* Суть задания
Допишите следующую часть отрывка о допросе О. Э. Мандельштама, начиная сразу после его последнего предложения.

* Отрывок для чтения
::::::::
С конца 1918 г. наступает политическая депрессия, вызванная крутыми методами осуществления диктатуры пролетариата. К этому времени я переезжаю в Киев, после занятия которого белыми переезжаю в Феодосию. Здесь в 1920 г., после ареста меня белыми, передо мною встает проблема выбора: эмиграция или Советская Россия, и я выбираю Советскую Россию. Причем стимулом бегства из Феодосии было резкое отвращение к белогвардейщине.
По возвращении в Советскую Россию я врастаю в советскую действительность, первоначально через литературный быт, а впоследствии — непосредственной работой: редакционно-издательской и собственно литературной. Для моего политического и социального сознания становится характерным возрастающее доверие к политике Коммунистической партии и Советской власти.
В 1927 г. это доверие колебалось не слишком глубокими, но достаточно горячими симпатиями к троцкизму, и вновь оно было восстановлено в 1928 г.
В 1930 г. в моем политическом сознании и социальном самочувствии наступает большая депрессия. Социальной подоплекой этой депрессии является ликвидация кулачества как класса. Мое восприятие этого процесса выражено в стихотворении «Холодная весна», прилагаемом к настоящему протоколу допроса и написанном летом 1932 г. после моего возвращения из Крыма. К этому времени у меня возникает чувство социальной загнанности, которое усугубляется и обостряется рядом столкновений личного и общественно-литературного порядка…
Упомянутые стихи — о страшном голоде на юге России, который поэт видел собственными глазами, сохранились в деле. Написаны они рукой следователя, но подписаны автором и тем более ценны, что имеют разночтения по сравнению с известным списком:
Стихотворение «Холодная весна. Бесхлебный, робкий Крым…»
Приложение к протоколу допроса О. Э. Мандельштама
25 мая 1934 года
Затем Шиваров возвращается к основному преступлению своего подследственного — «контрреволюционному пасквилю против вождя Коммунистической партии и Советской страны». Его цель — выявить всех, знающих эти стихи. Тут Христофорыч застревает надолго. Имена он выуживает по одному, перечисляя людей, бывавших в доме поэта. На самом деле стихи слышали еще многие, но Мандельштам подтверждает лишь тех, кого знает следователь. Наряду с грубым запугиванием Христофорыч демонстрирует и более изощренные инквизиторские приемы. Сообщив, например, имя какого-нибудь лица, он объявлял, что получил показания от него самого, причем намекал, что это лицо уже арестовано. Или, подчеркивая свою осведомленность, — а знал он о жизни Мандельштама немало, вплоть до бытовых подробностей, — называл знакомых поэта кличками — «двоеженец», «исключенный», «театралка», — как бы бросая тень на них, ведь агенты Лубянки тоже ходят под кличками. Но ведь кто-то из знавших стихи действительно донес…
Конечный результат этой хитроумной работы выглядит так:
Вопрос. Когда этот пасквиль был написан, кому вы его читали и кому давали в списках?
::::::::
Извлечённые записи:
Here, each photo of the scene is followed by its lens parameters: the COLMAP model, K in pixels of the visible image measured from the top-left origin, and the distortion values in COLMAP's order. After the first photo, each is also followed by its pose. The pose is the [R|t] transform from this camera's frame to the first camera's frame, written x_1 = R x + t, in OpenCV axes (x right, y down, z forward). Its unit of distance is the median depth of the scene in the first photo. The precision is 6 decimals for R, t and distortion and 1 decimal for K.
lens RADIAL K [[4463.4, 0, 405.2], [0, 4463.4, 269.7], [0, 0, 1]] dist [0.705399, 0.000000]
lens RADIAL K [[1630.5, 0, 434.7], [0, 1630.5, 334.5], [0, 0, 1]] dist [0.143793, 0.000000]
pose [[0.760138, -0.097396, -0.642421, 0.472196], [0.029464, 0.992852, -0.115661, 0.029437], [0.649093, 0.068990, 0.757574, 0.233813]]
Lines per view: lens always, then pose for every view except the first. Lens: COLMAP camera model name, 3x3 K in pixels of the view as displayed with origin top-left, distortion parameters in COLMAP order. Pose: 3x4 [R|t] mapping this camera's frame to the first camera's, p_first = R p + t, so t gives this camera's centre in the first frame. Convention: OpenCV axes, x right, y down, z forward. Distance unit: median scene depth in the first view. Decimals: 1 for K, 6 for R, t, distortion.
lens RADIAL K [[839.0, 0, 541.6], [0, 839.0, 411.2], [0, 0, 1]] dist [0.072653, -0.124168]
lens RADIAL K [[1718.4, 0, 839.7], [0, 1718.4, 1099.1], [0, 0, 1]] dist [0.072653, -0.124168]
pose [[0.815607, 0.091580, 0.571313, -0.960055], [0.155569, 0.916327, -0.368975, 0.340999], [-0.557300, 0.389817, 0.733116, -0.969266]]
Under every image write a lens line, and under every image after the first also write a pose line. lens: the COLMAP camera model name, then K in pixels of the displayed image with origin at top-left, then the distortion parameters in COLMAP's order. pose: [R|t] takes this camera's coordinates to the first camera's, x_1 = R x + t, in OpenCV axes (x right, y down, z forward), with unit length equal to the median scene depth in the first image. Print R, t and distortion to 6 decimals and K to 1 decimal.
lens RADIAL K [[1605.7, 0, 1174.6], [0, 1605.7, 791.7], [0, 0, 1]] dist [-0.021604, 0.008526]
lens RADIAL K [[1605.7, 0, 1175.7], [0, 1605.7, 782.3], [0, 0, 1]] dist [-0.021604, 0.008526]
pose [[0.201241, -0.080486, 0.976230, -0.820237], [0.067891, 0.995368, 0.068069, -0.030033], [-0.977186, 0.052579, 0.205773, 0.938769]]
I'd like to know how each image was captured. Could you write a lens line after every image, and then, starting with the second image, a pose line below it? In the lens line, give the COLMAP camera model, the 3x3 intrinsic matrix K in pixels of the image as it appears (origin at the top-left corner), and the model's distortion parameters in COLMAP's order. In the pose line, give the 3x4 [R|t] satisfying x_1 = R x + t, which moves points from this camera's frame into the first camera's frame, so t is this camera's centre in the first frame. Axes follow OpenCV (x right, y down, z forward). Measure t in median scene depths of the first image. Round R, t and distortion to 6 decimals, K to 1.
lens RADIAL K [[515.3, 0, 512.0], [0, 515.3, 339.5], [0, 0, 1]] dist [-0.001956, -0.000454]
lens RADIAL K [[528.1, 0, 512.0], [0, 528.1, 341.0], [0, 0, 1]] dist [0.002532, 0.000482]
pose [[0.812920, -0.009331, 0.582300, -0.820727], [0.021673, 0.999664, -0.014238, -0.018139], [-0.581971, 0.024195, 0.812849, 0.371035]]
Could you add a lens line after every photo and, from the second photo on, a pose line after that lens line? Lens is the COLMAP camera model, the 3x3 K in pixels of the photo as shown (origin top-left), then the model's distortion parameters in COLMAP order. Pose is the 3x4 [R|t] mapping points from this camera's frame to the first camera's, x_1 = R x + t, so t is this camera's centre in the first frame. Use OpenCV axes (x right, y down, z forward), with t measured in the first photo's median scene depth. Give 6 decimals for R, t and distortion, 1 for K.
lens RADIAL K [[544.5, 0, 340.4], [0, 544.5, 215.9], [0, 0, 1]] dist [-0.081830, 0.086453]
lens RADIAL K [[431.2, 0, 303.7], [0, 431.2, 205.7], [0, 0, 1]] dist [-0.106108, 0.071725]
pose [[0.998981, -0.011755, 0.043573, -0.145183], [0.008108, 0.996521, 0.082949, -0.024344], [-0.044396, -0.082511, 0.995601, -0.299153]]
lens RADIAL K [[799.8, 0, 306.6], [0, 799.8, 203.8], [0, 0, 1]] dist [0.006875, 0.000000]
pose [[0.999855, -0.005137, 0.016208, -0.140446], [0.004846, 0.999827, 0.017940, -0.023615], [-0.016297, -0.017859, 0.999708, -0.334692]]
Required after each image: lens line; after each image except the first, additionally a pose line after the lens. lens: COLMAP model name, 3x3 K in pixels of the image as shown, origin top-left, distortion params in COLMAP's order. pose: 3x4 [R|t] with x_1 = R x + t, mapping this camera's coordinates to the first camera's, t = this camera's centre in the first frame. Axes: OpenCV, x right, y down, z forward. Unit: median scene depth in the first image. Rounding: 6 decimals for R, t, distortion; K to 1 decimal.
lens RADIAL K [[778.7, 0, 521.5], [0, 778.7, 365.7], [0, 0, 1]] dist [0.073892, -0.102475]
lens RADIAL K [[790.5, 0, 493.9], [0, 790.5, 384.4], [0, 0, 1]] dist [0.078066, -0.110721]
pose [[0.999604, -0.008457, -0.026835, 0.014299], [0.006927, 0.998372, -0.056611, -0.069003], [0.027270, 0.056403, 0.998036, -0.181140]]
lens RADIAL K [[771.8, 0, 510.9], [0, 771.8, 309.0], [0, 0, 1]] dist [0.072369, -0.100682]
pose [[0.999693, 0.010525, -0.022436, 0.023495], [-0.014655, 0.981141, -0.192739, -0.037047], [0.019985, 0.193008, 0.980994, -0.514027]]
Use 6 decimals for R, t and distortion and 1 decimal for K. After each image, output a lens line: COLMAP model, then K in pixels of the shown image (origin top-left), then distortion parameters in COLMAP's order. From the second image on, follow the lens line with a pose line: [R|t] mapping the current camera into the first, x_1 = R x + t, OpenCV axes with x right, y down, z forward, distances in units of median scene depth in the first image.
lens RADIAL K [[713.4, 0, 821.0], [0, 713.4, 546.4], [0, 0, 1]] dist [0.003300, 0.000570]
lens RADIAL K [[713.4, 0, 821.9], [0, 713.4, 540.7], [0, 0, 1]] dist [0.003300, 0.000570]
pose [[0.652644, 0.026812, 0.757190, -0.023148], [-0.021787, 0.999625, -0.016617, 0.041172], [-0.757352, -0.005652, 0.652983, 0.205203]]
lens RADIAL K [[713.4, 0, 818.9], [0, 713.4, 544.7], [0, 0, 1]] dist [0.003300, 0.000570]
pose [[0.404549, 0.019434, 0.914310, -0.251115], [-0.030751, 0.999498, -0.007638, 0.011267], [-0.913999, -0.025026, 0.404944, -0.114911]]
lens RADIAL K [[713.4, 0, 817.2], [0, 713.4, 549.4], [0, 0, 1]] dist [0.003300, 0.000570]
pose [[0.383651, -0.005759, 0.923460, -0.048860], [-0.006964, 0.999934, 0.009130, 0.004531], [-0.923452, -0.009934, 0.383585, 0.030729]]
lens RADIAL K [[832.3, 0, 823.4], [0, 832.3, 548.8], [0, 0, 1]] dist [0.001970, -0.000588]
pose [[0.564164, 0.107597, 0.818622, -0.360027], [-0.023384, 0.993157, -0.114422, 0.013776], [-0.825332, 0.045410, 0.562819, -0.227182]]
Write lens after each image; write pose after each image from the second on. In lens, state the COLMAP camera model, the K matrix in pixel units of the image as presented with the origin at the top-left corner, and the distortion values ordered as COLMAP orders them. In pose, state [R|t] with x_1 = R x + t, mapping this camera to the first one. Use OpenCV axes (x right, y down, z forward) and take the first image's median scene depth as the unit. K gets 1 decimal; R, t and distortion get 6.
::::::::
* Ответ к заданию
Ответ. Читал его: 1) своей жене; 2) ее брату — литератору, автору детских книг Евгению Яковлевичу Хазину; 3) своему брату Александру Мандельштаму; 4) подруге моей жены — Герштейн Эмме Григорьевне — сотруднику секции научных работников ВЦСПС; 5) сотруднику Зоологического музея Борису Сергеевичу Кузину; 6) поэту Владимиру Ивановичу Нарбуту; 7) молодой поэтессе Марии Сергеевне Петровых; 8) поэтессе Анне Ахматовой и 9) ее сыну Льву Гумилеву[129].
В списках я никому не давал его, но Петровых записала этот пасквиль с голоса, обещая, правда, впоследствии его уничтожить.
Написан же этот пасквиль в ноябре 1933 г.
В. Как реагировали на прочтение им этого пасквиля названные вами лица?
О. Кузин B. C. отметил, что эта вещь является наиболее полнокровной из всех моих вещей, которые я ему читал за последний 1933 г.
Хазин Е. Я. отметил вульгаризацию темы и неправильное толкование личности как доминанты исторического процесса.
Александр Мандельштам, не высказываясь, укоризненно покачал головой.
129
Трое из этого списка в разные годы подвергались репрессиям: доктор биологических наук Б. С. Кузин (1903–1973) и историк, географ Л. Н. Гумилев (1912–1992) содержались в тюрьмах и лагерях, поэт В. И. Нарбут (1888–1938) расстрелян на Колыме.